Révélation$ sur Clearstream

Liberté d'expression en rade ?

d'Lëtzebuerger Land du 10.07.2008

L’arrêt rendu cette semaine par la Cour de Stras­bourg dans l’affaire Ernest Backes contre l’État luxembourgeois est loin de faire l’unanimité. Car trois des sept juges ne partagent pas l’avis majoritaire sur la non-violation de l’article de la Conven­tion des droits de l’homme sur la liberté d’expression. Un des juges « dissidents » pense même que des questions de principe importantes et générales se posent, qui vont bien au-delà de cette affaire. Elle mériterait selon lui un nouvel examen.

Ernest Backes, le co-auteur avec Denis Robert du livre Révélation$ paru en 2001, a été débouté mardi par la Cour européenne des droits de l’homme. Il avait contesté sa condamnation pour injure après avoir publié des propos dans son livre consacré à la société Clearstream. Dans une note de bas de page, il avait mis en cause un avocat, soupçonné d’avoir « noué des contacts avec le crime organisé, notamment aux États-Unis ». Celui-ci avait porté plainte et l’auteur fut condamné à 1 500 euros d’amende pour injure et à un euro symbolique en guise de réparation – ce jugement fut confirmé en appel et en instance de cassation.

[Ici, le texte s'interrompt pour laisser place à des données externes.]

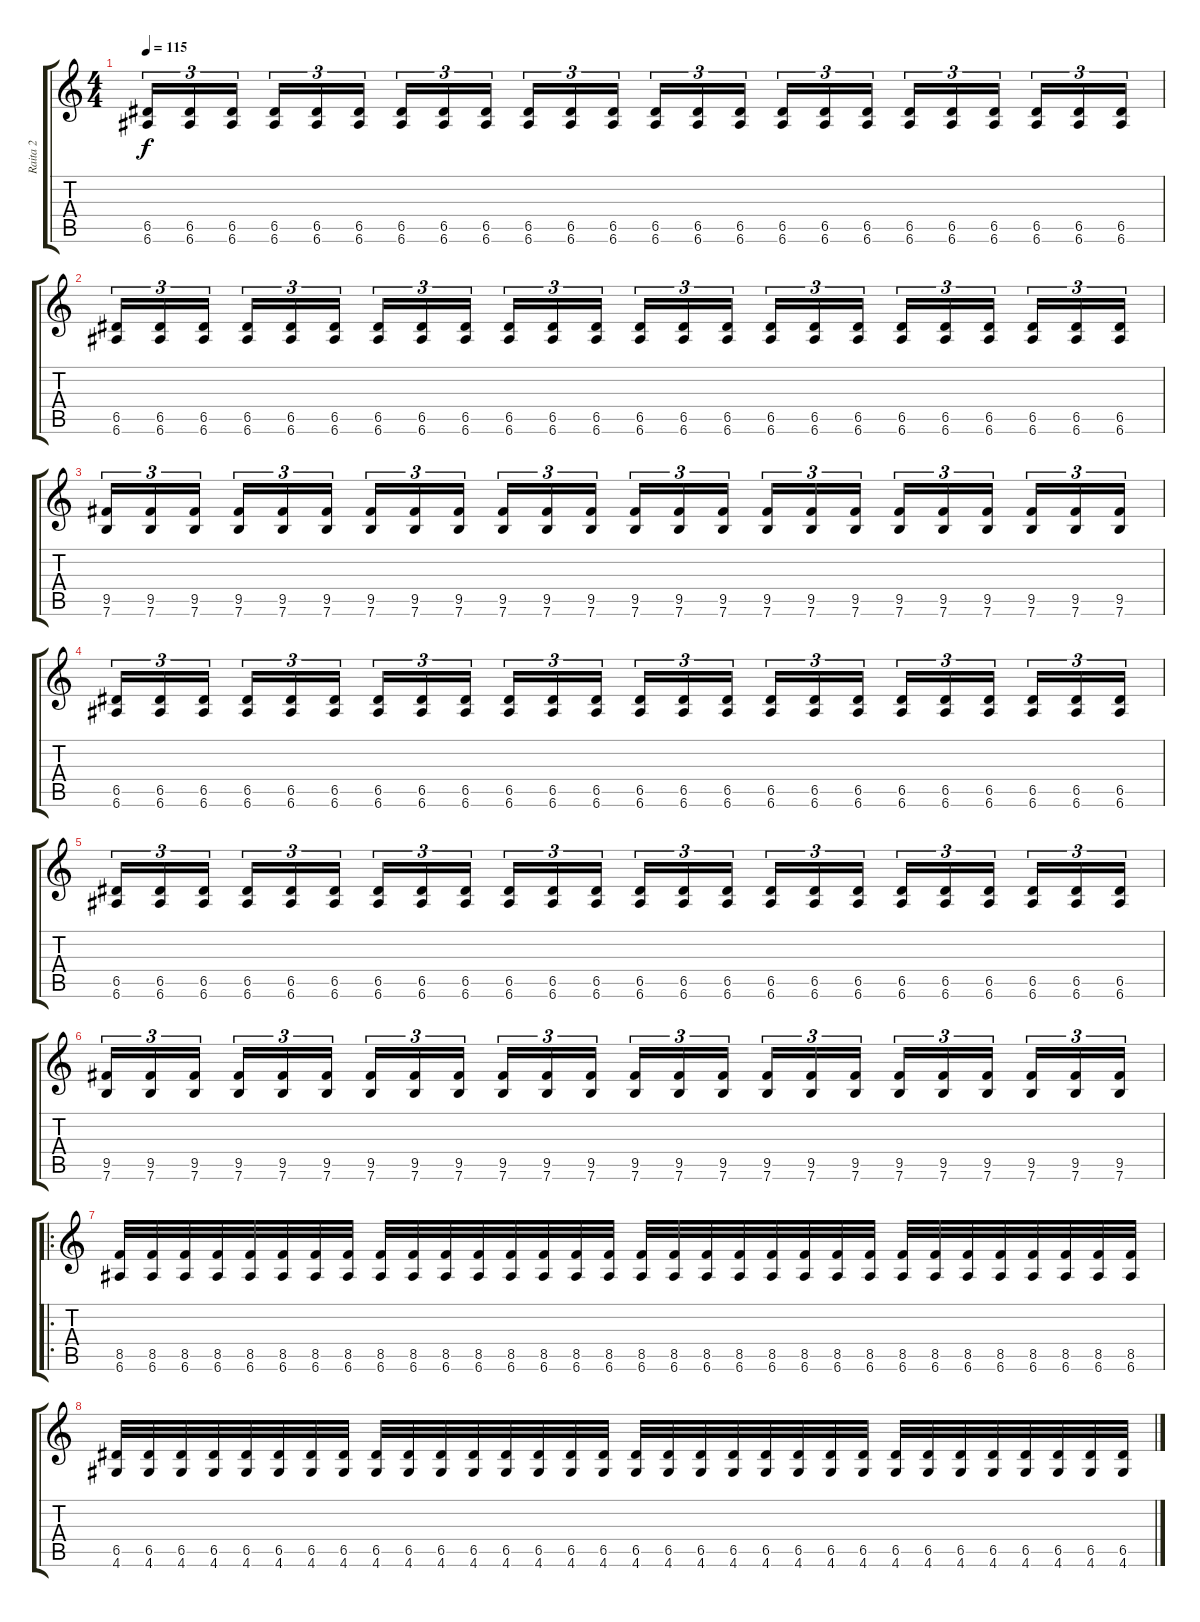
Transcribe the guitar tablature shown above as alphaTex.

\track ("Raita 2" "Raita 2") {instrument overdrivenguitar}
\staff {score tabs}
\tuning (E4 B3 G3 D3 A2 E2) {hide}
\ts (4 4)
\tempo 115
\clef g2
\ks c
(6.5 6.6).16{tu (3 2) dy f} (6.5 6.6).16{tu (3 2)} (6.5 6.6).16{tu (3 2)} (6.5 6.6).16{tu (3 2)} (6.5 6.6).16{tu (3 2)} (6.5 6.6).16{tu (3 2)} (6.5 6.6).16{tu (3 2)} (6.5 6.6).16{tu (3 2)} (6.5 6.6).16{tu (3 2)} (6.5 6.6).16{tu (3 2)} (6.5 6.6).16{tu (3 2)} (6.5 6.6).16{tu (3 2)} (6.5 6.6).16{tu (3 2)} (6.5 6.6).16{tu (3 2)} (6.5 6.6).16{tu (3 2)} (6.5 6.6).16{tu (3 2)} (6.5 6.6).16{tu (3 2)} (6.5 6.6).16{tu (3 2)} (6.5 6.6).16{tu (3 2)} (6.5 6.6).16{tu (3 2)} (6.5 6.6).16{tu (3 2)} (6.5 6.6).16{tu (3 2)} (6.5 6.6).16{tu (3 2)} (6.5 6.6).16{tu (3 2)} |
(6.5 6.6).16{tu (3 2)} (6.5 6.6).16{tu (3 2)} (6.5 6.6).16{tu (3 2)} (6.5 6.6).16{tu (3 2)} (6.5 6.6).16{tu (3 2)} (6.5 6.6).16{tu (3 2)} (6.5 6.6).16{tu (3 2)} (6.5 6.6).16{tu (3 2)} (6.5 6.6).16{tu (3 2)} (6.5 6.6).16{tu (3 2)} (6.5 6.6).16{tu (3 2)} (6.5 6.6).16{tu (3 2)} (6.5 6.6).16{tu (3 2)} (6.5 6.6).16{tu (3 2)} (6.5 6.6).16{tu (3 2)} (6.5 6.6).16{tu (3 2)} (6.5 6.6).16{tu (3 2)} (6.5 6.6).16{tu (3 2)} (6.5 6.6).16{tu (3 2)} (6.5 6.6).16{tu (3 2)} (6.5 6.6).16{tu (3 2)} (6.5 6.6).16{tu (3 2)} (6.5 6.6).16{tu (3 2)} (6.5 6.6).16{tu (3 2)} |
(9.5 7.6).16{tu (3 2)} (9.5 7.6).16{tu (3 2)} (9.5 7.6).16{tu (3 2)} (9.5 7.6).16{tu (3 2)} (9.5 7.6).16{tu (3 2)} (9.5 7.6).16{tu (3 2)} (9.5 7.6).16{tu (3 2)} (9.5 7.6).16{tu (3 2)} (9.5 7.6).16{tu (3 2)} (9.5 7.6).16{tu (3 2)} (9.5 7.6).16{tu (3 2)} (9.5 7.6).16{tu (3 2)} (9.5 7.6).16{tu (3 2)} (9.5 7.6).16{tu (3 2)} (9.5 7.6).16{tu (3 2)} (9.5 7.6).16{tu (3 2)} (9.5 7.6).16{tu (3 2)} (9.5 7.6).16{tu (3 2)} (9.5 7.6).16{tu (3 2)} (9.5 7.6).16{tu (3 2)} (9.5 7.6).16{tu (3 2)} (9.5 7.6).16{tu (3 2)} (9.5 7.6).16{tu (3 2)} (9.5 7.6).16{tu (3 2)} |
(6.5 6.6).16{tu (3 2)} (6.5 6.6).16{tu (3 2)} (6.5 6.6).16{tu (3 2)} (6.5 6.6).16{tu (3 2)} (6.5 6.6).16{tu (3 2)} (6.5 6.6).16{tu (3 2)} (6.5 6.6).16{tu (3 2)} (6.5 6.6).16{tu (3 2)} (6.5 6.6).16{tu (3 2)} (6.5 6.6).16{tu (3 2)} (6.5 6.6).16{tu (3 2)} (6.5 6.6).16{tu (3 2)} (6.5 6.6).16{tu (3 2)} (6.5 6.6).16{tu (3 2)} (6.5 6.6).16{tu (3 2)} (6.5 6.6).16{tu (3 2)} (6.5 6.6).16{tu (3 2)} (6.5 6.6).16{tu (3 2)} (6.5 6.6).16{tu (3 2)} (6.5 6.6).16{tu (3 2)} (6.5 6.6).16{tu (3 2)} (6.5 6.6).16{tu (3 2)} (6.5 6.6).16{tu (3 2)} (6.5 6.6).16{tu (3 2)} |
(6.5 6.6).16{tu (3 2)} (6.5 6.6).16{tu (3 2)} (6.5 6.6).16{tu (3 2)} (6.5 6.6).16{tu (3 2)} (6.5 6.6).16{tu (3 2)} (6.5 6.6).16{tu (3 2)} (6.5 6.6).16{tu (3 2)} (6.5 6.6).16{tu (3 2)} (6.5 6.6).16{tu (3 2)} (6.5 6.6).16{tu (3 2)} (6.5 6.6).16{tu (3 2)} (6.5 6.6).16{tu (3 2)} (6.5 6.6).16{tu (3 2)} (6.5 6.6).16{tu (3 2)} (6.5 6.6).16{tu (3 2)} (6.5 6.6).16{tu (3 2)} (6.5 6.6).16{tu (3 2)} (6.5 6.6).16{tu (3 2)} (6.5 6.6).16{tu (3 2)} (6.5 6.6).16{tu (3 2)} (6.5 6.6).16{tu (3 2)} (6.5 6.6).16{tu (3 2)} (6.5 6.6).16{tu (3 2)} (6.5 6.6).16{tu (3 2)} |
(9.5 7.6).16{tu (3 2)} (9.5 7.6).16{tu (3 2)} (9.5 7.6).16{tu (3 2)} (9.5 7.6).16{tu (3 2)} (9.5 7.6).16{tu (3 2)} (9.5 7.6).16{tu (3 2)} (9.5 7.6).16{tu (3 2)} (9.5 7.6).16{tu (3 2)} (9.5 7.6).16{tu (3 2)} (9.5 7.6).16{tu (3 2)} (9.5 7.6).16{tu (3 2)} (9.5 7.6).16{tu (3 2)} (9.5 7.6).16{tu (3 2)} (9.5 7.6).16{tu (3 2)} (9.5 7.6).16{tu (3 2)} (9.5 7.6).16{tu (3 2)} (9.5 7.6).16{tu (3 2)} (9.5 7.6).16{tu (3 2)} (9.5 7.6).16{tu (3 2)} (9.5 7.6).16{tu (3 2)} (9.5 7.6).16{tu (3 2)} (9.5 7.6).16{tu (3 2)} (9.5 7.6).16{tu (3 2)} (9.5 7.6).16{tu (3 2)} |
\ro
(8.5 6.6).32 (8.5 6.6).32 (8.5 6.6).32 (8.5 6.6).32 (8.5 6.6).32 (8.5 6.6).32 (8.5 6.6).32 (8.5 6.6).32 (8.5 6.6).32 (8.5 6.6).32 (8.5 6.6).32 (8.5 6.6).32 (8.5 6.6).32 (8.5 6.6).32 (8.5 6.6).32 (8.5 6.6).32 (8.5 6.6).32 (8.5 6.6).32 (8.5 6.6).32 (8.5 6.6).32 (8.5 6.6).32 (8.5 6.6).32 (8.5 6.6).32 (8.5 6.6).32 (8.5 6.6).32 (8.5 6.6).32 (8.5 6.6).32 (8.5 6.6).32 (8.5 6.6).32 (8.5 6.6).32 (8.5 6.6).32 (8.5 6.6).32 |
(6.5 4.6).32 (6.5 4.6).32 (6.5 4.6).32 (6.5 4.6).32 (6.5 4.6).32 (6.5 4.6).32 (6.5 4.6).32 (6.5 4.6).32 (6.5 4.6).32 (6.5 4.6).32 (6.5 4.6).32 (6.5 4.6).32 (6.5 4.6).32 (6.5 4.6).32 (6.5 4.6).32 (6.5 4.6).32 (6.5 4.6).32 (6.5 4.6).32 (6.5 4.6).32 (6.5 4.6).32 (6.5 4.6).32 (6.5 4.6).32 (6.5 4.6).32 (6.5 4.6).32 (6.5 4.6).32 (6.5 4.6).32 (6.5 4.6).32 (6.5 4.6).32 (6.5 4.6).32 (6.5 4.6).32 (6.5 4.6).32 (6.5 4.6).32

Quatre des sept juges strasbourgeois furent du même avis que les juridictions nationales. Ils ont estimé dans leur arrêt que le passage litigieux était un « jugement de valeur », ne reposant sur « aucune base factuelle suffisante » et que l’amende n’avait pas été disproportionnée. 

Pas d’accord ! répondirent les trois autres magistrats dans leur opinion dissidente. D’abord, la phrase incriminée n’est pas forcément une injure, parce qu’elle ne signifie pas implicitement que l’avocat a commis une infraction, estime l’un d’eux. Surtout qu’à l’époque, la loi luxembourgeoise n’obligeait pas encore les avocats à identifier l’origine des fonds investis dans une société. D’autant plus que celui-ci avait admis devant les tribunaux luxembourgeois que ses contacts professionnels n’avaient manifestement pas tous été des enfants de chœur. Or, cet état de fait ne signifie pas forcément une complicité entre l’avocat et ses clients. 

En estimant que la phrase incriminée constituait un jugement de valeur ne nécessitant pas de preuve de la véracité, les juges nationaux ont empêché l’auteur de prouver les faits. « On aboutirait à des abus si, pour écarter la preuve de faits, les autorités nationales étaient libres de qualifier une déclaration de jugement de valeur ou de déclaration de fait », écrit le juge Sajò, mettant en garde contre les « effets de censure » d’une telle pratique. De toute manière, ces éléments ne doivent pas servir à déterminer la véracité des faits devant les tribunaux, mais la bonne foi de leur auteur, l’inculpé doit « prouver qu’il avait des raisons de croire à la véracité d’un fait ». Comme l’auteur s’était appuyé sur d’autres publications et rapports officiels, la réputation de l’avocat aurait déjà été ternie – davantage même que par une note de bas de page dans Révélation$. Le juge conclut ensuite que la condamnation au pénal de Ernest Backes constituait une restriction disproportionnée à sa liberté d’expression. 

Cet argumentaire fut suivi dans l’opinion dissidente du juge Zagrebelsky : « Le devoir qu’ont les autorités nationales de permettre à un journaliste d’établir l’existence d’une base factuelle suffisante constitue pour l’État concerné une vraie obligation procédurale dans le cadre de la protection de la liberté d’expression. » C’est pour cette raison que le juge est lui aussi persuadé que le droit à un procès équitable a été violé. 

Le juge Popovic épingle le montant de l’amende. Pour lui, elle n’aurait certainement pas été nécessaire dans une société démocratique. « Cette condamnation se situe, à mon avis, à la limite de la marge d’appréciation accordée aux États membres », estime-t-il.

Ernest Backes ne baissera pas les bras – le co-auteur du livre, Denis Robert, a jeté l’éponge suite à une avalanche de procès au grand-duché et en France. Selon l’avocat Paul Urbany, son client Ernest Backes compte demander le renvoi de l’affaire devant la Grande chambre. Cependant, certaines condi­tions doivent être remplies avant de pouvoir passer cette deuxième étape. La demande de renvoi sera analysée par cinq juges qui détermineront s’il s’agit effectivement d’une « question grave de caractère général », comme le décrivent les trois juges dans leurs opinions dissidentes. S’ils ne sont pas de cet avis, cet arrêt-ci sera définitif.